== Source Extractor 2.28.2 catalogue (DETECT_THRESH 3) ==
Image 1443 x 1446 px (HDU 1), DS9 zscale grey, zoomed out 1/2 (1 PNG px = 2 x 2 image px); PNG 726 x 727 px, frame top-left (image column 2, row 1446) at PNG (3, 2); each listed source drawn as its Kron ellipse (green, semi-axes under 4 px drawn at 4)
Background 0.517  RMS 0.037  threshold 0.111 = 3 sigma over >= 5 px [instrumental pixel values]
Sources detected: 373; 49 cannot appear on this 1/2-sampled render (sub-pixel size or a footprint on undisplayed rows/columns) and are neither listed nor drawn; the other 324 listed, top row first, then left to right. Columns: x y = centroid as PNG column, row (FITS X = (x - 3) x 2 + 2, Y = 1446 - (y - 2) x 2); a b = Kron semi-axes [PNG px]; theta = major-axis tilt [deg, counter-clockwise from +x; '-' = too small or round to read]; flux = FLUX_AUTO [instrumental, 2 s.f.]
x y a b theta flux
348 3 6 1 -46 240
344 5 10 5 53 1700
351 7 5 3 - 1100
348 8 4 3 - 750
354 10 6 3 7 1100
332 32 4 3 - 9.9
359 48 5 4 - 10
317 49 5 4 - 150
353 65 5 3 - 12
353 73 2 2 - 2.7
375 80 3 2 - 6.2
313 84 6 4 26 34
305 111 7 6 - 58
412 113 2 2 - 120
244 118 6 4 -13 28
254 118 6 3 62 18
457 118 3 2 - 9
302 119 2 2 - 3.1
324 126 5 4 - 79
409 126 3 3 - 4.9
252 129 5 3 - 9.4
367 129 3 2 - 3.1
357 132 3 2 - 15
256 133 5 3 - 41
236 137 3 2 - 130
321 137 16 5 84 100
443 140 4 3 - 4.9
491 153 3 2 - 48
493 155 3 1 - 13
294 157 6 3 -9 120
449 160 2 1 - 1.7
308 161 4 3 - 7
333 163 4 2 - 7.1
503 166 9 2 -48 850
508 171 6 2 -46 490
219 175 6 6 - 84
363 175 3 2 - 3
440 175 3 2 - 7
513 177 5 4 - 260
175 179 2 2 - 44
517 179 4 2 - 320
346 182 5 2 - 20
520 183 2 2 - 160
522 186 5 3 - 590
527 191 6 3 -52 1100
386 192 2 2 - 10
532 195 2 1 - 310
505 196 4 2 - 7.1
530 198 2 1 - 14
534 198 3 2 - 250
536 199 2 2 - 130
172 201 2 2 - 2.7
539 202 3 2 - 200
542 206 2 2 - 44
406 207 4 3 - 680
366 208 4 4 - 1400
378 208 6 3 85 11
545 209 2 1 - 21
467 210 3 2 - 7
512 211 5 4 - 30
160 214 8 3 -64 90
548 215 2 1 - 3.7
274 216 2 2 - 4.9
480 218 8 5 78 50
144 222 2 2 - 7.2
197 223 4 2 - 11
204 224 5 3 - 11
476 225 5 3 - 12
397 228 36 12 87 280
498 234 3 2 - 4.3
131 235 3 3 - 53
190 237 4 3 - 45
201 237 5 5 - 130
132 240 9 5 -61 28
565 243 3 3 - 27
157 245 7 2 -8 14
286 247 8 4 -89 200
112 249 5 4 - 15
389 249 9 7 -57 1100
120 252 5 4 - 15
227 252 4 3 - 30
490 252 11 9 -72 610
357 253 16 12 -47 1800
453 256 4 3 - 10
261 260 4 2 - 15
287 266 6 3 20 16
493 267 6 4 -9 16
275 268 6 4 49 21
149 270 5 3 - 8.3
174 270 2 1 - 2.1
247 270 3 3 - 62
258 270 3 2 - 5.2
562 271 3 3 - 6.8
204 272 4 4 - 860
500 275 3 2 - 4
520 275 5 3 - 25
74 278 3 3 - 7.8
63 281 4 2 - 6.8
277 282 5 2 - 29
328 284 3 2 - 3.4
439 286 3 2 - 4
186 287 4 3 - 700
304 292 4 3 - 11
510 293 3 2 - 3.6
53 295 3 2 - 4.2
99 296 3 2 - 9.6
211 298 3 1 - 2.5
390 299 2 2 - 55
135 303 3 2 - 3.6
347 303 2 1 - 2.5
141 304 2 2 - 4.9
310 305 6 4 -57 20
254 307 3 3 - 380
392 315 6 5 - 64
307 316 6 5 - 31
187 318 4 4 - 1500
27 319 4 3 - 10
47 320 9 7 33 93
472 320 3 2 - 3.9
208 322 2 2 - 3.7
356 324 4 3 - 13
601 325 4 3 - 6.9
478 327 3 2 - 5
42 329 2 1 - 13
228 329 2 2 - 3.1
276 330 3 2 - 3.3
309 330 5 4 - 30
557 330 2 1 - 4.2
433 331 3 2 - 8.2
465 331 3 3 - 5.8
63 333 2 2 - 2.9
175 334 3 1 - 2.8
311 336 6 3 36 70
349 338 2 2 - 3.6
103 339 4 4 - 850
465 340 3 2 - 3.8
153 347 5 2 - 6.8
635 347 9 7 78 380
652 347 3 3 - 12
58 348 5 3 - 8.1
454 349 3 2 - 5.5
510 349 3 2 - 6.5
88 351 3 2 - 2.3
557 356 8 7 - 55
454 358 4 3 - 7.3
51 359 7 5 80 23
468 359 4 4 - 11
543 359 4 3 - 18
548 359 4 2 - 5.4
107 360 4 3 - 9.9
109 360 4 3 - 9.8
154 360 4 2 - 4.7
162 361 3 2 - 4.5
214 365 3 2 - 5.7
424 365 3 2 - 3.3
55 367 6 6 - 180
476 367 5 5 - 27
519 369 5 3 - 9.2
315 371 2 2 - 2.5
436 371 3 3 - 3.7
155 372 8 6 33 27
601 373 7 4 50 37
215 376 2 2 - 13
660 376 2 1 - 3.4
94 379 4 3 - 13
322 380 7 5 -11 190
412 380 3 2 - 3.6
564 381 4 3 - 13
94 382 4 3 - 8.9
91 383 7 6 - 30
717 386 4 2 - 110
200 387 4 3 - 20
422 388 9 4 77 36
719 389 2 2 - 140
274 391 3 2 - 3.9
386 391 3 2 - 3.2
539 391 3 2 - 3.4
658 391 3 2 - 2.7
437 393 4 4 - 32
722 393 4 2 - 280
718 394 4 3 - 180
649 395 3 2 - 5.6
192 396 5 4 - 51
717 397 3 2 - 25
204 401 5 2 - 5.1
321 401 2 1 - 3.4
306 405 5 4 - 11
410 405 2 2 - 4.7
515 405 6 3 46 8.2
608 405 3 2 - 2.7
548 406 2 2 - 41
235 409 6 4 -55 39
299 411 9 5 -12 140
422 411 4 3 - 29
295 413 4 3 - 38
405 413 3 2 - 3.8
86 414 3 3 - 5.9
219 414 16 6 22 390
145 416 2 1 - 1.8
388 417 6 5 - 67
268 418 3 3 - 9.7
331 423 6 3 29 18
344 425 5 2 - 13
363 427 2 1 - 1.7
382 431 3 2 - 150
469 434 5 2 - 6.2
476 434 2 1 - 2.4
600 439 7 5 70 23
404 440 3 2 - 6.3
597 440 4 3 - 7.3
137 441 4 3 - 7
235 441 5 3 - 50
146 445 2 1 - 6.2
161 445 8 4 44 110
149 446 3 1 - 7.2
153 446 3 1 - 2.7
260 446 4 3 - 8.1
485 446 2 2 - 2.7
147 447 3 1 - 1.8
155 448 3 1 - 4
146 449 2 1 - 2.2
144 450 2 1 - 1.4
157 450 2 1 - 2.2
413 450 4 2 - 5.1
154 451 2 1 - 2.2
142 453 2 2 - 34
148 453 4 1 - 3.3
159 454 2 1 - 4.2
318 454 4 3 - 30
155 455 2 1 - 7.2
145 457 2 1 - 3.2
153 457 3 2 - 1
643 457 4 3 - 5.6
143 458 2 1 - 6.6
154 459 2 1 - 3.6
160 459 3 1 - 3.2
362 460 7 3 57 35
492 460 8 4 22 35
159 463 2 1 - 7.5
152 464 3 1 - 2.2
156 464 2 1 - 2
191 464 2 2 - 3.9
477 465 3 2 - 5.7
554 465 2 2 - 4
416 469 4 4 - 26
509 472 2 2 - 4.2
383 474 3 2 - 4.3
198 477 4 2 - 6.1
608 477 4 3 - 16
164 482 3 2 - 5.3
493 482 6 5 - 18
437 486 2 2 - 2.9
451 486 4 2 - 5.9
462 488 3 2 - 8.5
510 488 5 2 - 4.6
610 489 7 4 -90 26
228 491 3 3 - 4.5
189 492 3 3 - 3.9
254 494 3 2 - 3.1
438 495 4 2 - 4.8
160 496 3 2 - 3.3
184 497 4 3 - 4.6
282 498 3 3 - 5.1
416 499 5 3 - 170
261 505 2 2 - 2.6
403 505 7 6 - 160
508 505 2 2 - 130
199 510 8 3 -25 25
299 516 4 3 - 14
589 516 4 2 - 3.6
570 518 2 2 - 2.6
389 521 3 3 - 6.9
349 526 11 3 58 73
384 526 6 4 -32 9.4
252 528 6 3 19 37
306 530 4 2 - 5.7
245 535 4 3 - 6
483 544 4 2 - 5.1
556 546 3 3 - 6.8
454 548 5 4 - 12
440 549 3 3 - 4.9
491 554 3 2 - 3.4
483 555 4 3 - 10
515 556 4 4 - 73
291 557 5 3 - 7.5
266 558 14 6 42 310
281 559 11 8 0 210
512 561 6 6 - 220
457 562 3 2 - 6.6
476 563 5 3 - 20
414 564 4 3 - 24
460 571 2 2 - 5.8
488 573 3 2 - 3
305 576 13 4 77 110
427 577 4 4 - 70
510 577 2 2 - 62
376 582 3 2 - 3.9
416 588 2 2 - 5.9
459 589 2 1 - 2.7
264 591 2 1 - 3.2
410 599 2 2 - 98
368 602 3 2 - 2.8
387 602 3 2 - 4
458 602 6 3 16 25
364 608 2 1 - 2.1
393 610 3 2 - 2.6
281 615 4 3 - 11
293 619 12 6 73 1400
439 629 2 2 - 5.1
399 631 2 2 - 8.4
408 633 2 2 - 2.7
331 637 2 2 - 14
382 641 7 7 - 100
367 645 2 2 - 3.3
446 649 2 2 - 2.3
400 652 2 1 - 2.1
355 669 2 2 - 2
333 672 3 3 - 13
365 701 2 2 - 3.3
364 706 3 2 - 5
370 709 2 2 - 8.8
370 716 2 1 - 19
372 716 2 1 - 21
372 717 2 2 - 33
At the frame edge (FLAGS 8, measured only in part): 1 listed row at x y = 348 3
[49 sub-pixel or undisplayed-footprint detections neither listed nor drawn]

**Goal**
Retype the items word for word, from the first line through the line holding "389 249 9 7 -57 1100", including that line.

**Expected answer**
== Source Extractor 2.28.2 catalogue (DETECT_THRESH 3) ==
Image 1443 x 1446 px (HDU 1), DS9 zscale grey, zoomed out 1/2 (1 PNG px = 2 x 2 image px); PNG 726 x 727 px, frame top-left (image column 2, row 1446) at PNG (3, 2); each listed source drawn as its Kron ellipse (green, semi-axes under 4 px drawn at 4)
Background 0.517  RMS 0.037  threshold 0.111 = 3 sigma over >= 5 px [instrumental pixel values]
Sources detected: 373; 49 cannot appear on this 1/2-sampled render (sub-pixel size or a footprint on undisplayed rows/columns) and are neither listed nor drawn; the other 324 listed, top row first, then left to right. Columns: x y = centroid as PNG column, row (FITS X = (x - 3) x 2 + 2, Y = 1446 - (y - 2) x 2); a b = Kron semi-axes [PNG px]; theta = major-axis tilt [deg, counter-clockwise from +x; '-' = too small or round to read]; flux = FLUX_AUTO [instrumental, 2 s.f.]
x y a b theta flux
348 3 6 1 -46 240
344 5 10 5 53 1700
351 7 5 3 - 1100
348 8 4 3 - 750
354 10 6 3 7 1100
332 32 4 3 - 9.9
359 48 5 4 - 10
317 49 5 4 - 150
353 65 5 3 - 12
353 73 2 2 - 2.7
375 80 3 2 - 6.2
313 84 6 4 26 34
305 111 7 6 - 58
412 113 2 2 - 120
244 118 6 4 -13 28
254 118 6 3 62 18
457 118 3 2 - 9
302 119 2 2 - 3.1
324 126 5 4 - 79
409 126 3 3 - 4.9
252 129 5 3 - 9.4
367 129 3 2 - 3.1
357 132 3 2 - 15
256 133 5 3 - 41
236 137 3 2 - 130
321 137 16 5 84 100
443 140 4 3 - 4.9
491 153 3 2 - 48
493 155 3 1 - 13
294 157 6 3 -9 120
449 160 2 1 - 1.7
308 161 4 3 - 7
333 163 4 2 - 7.1
503 166 9 2 -48 850
508 171 6 2 -46 490
219 175 6 6 - 84
363 175 3 2 - 3
440 175 3 2 - 7
513 177 5 4 - 260
175 179 2 2 - 44
517 179 4 2 - 320
346 182 5 2 - 20
520 183 2 2 - 160
522 186 5 3 - 590
527 191 6 3 -52 1100
386 192 2 2 - 10
532 195 2 1 - 310
505 196 4 2 - 7.1
530 198 2 1 - 14
534 198 3 2 - 250
536 199 2 2 - 130
172 201 2 2 - 2.7
539 202 3 2 - 200
542 206 2 2 - 44
406 207 4 3 - 680
366 208 4 4 - 1400
378 208 6 3 85 11
545 209 2 1 - 21
467 210 3 2 - 7
512 211 5 4 - 30
160 214 8 3 -64 90
548 215 2 1 - 3.7
274 216 2 2 - 4.9
480 218 8 5 78 50
144 222 2 2 - 7.2
197 223 4 2 - 11
204 224 5 3 - 11
476 225 5 3 - 12
397 228 36 12 87 280
498 234 3 2 - 4.3
131 235 3 3 - 53
190 237 4 3 - 45
201 237 5 5 - 130
132 240 9 5 -61 28
565 243 3 3 - 27
157 245 7 2 -8 14
286 247 8 4 -89 200
112 249 5 4 - 15
389 249 9 7 -57 1100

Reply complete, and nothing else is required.